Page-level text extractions
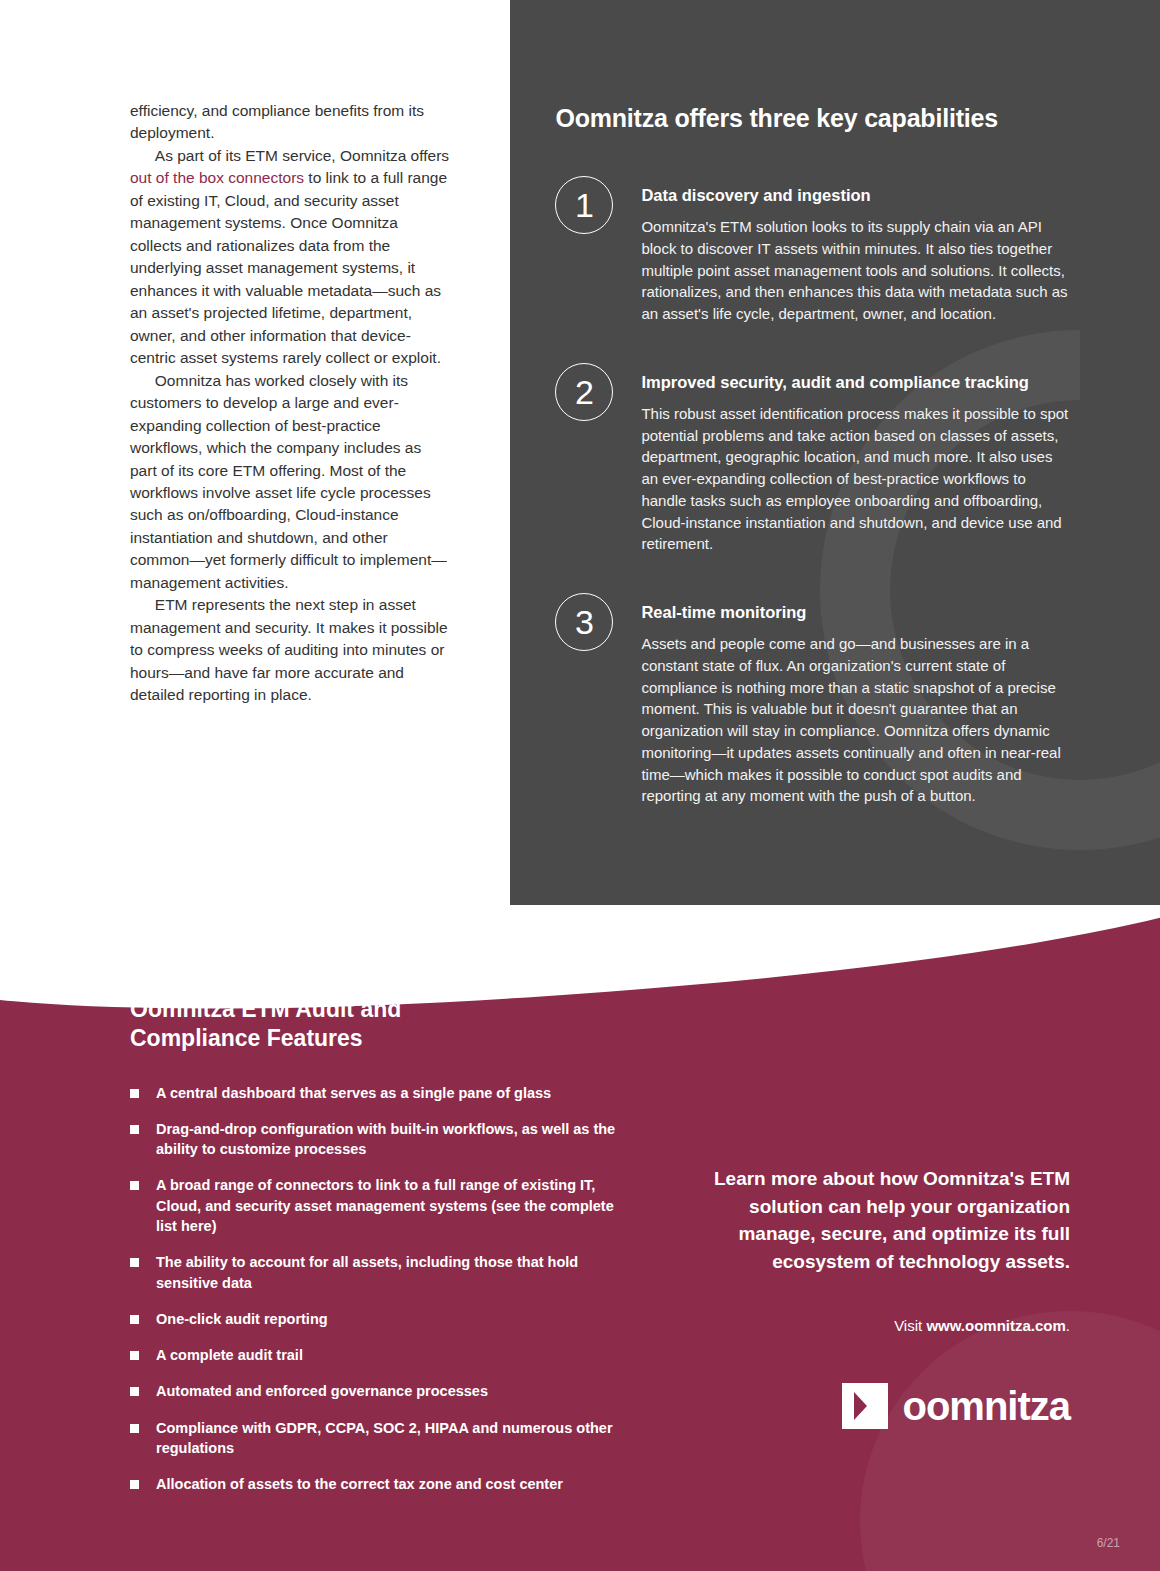efficiency, and compliance benefits from its deployment.
As part of its ETM service, Oomnitza offers out of the box connectors to link to a full range of existing IT, Cloud, and security asset management systems. Once Oomnitza collects and rationalizes data from the underlying asset management systems, it enhances it with valuable metadata—such as an asset's projected lifetime, department, owner, and other information that device-centric asset systems rarely collect or exploit.
Oomnitza has worked closely with its customers to develop a large and ever-expanding collection of best-practice workflows, which the company includes as part of its core ETM offering. Most of the workflows involve asset life cycle processes such as on/offboarding, Cloud-instance instantiation and shutdown, and other common—yet formerly difficult to implement—management activities.
ETM represents the next step in asset management and security. It makes it possible to compress weeks of auditing into minutes or hours—and have far more accurate and detailed reporting in place.
Oomnitza offers three key capabilities
1
Data discovery and ingestion
Oomnitza's ETM solution looks to its supply chain via an API block to discover IT assets within minutes. It also ties together multiple point asset management tools and solutions. It collects, rationalizes, and then enhances this data with metadata such as an asset's life cycle, department, owner, and location.
2
Improved security, audit and compliance tracking
This robust asset identification process makes it possible to spot potential problems and take action based on classes of assets, department, geographic location, and much more. It also uses an ever-expanding collection of best-practice workflows to handle tasks such as employee onboarding and offboarding, Cloud-instance instantiation and shutdown, and device use and retirement.
3
Real-time monitoring
Assets and people come and go—and businesses are in a constant state of flux. An organization's current state of compliance is nothing more than a static snapshot of a precise moment. This is valuable but it doesn't guarantee that an organization will stay in compliance. Oomnitza offers dynamic monitoring—it updates assets continually and often in near-real time—which makes it possible to conduct spot audits and reporting at any moment with the push of a button.
Oomnitza ETM Audit and
Compliance Features
A central dashboard that serves as a single pane of glass
Drag-and-drop configuration with built-in workflows, as well as the ability to customize processes
A broad range of connectors to link to a full range of existing IT, Cloud, and security asset management systems (see the complete list here)
The ability to account for all assets, including those that hold sensitive data
One-click audit reporting
A complete audit trail
Automated and enforced governance processes
Compliance with GDPR, CCPA, SOC 2, HIPAA and numerous other regulations
Allocation of assets to the correct tax zone and cost center
Learn more about how Oomnitza's ETM solution can help your organization manage, secure, and optimize its full ecosystem of technology assets.
Visit www.oomnitza.com.
oomnitza
6/21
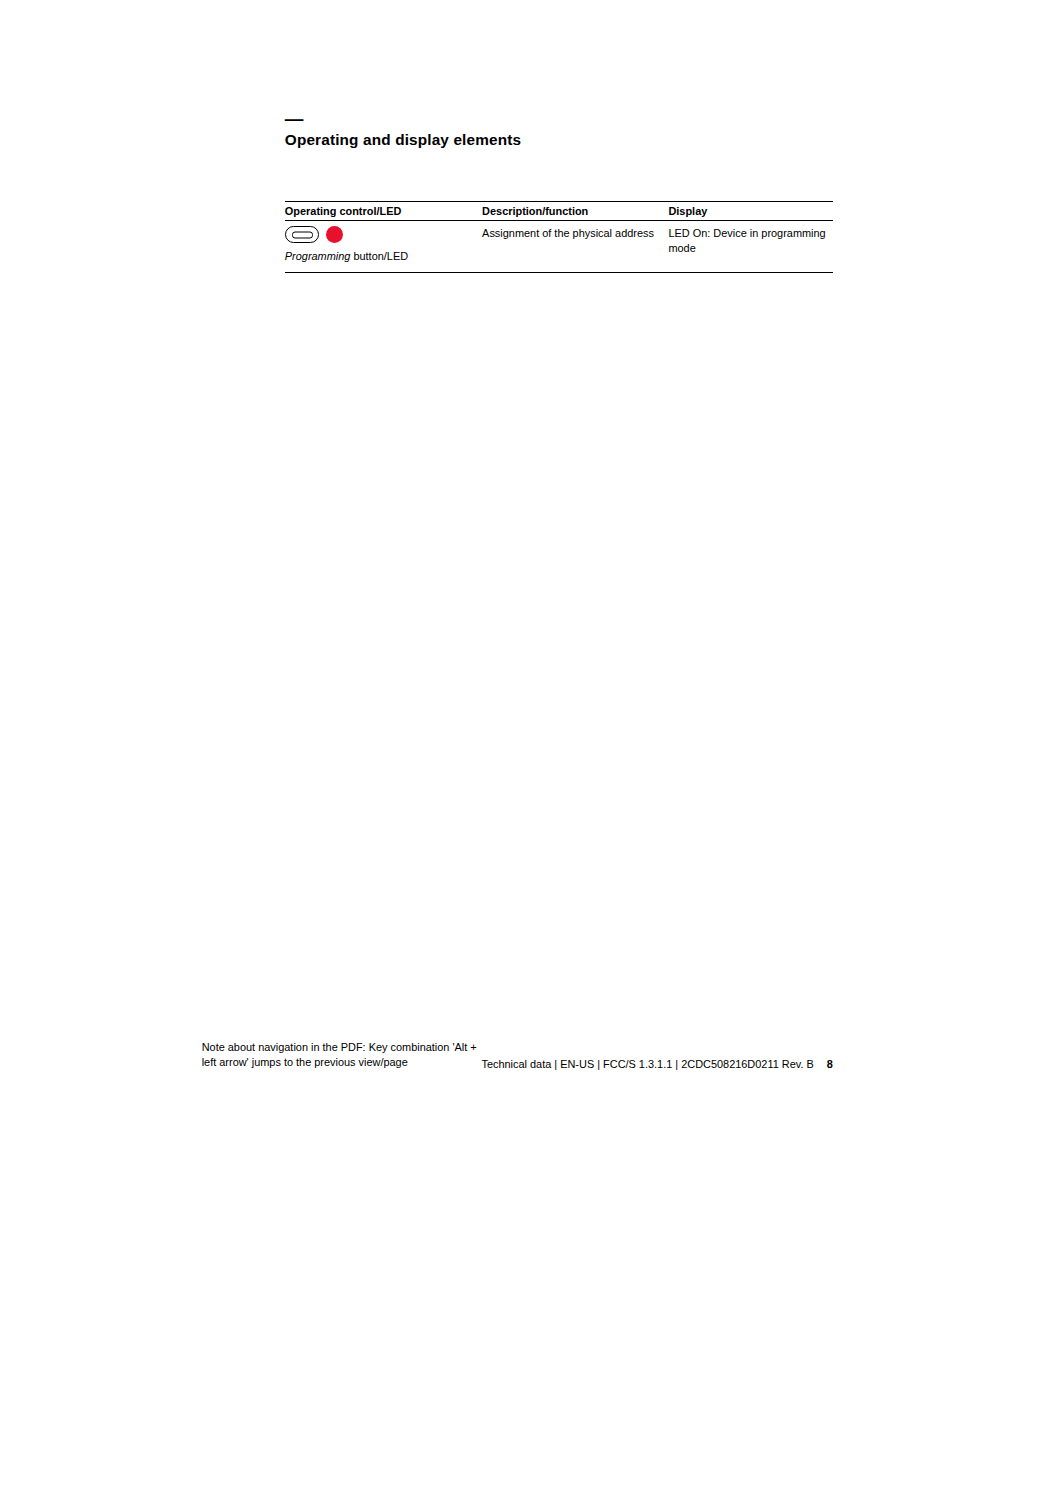—
Operating and display elements
| Operating control/LED | Description/function | Display |
| --- | --- | --- |
| Programming button/LED | Assignment of the physical address | LED On: Device in programming mode |
Note about navigation in the PDF: Key combination 'Alt + left arrow' jumps to the previous view/page
Technical data | EN-US | FCC/S 1.3.1.1 | 2CDC508216D0211 Rev. B 8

=== REQUIRED WORK ===
When the records above are checked line by line, how many lines contain the word "Operating"? Please give only that number.

=== SOLVED PROBLEM ===
2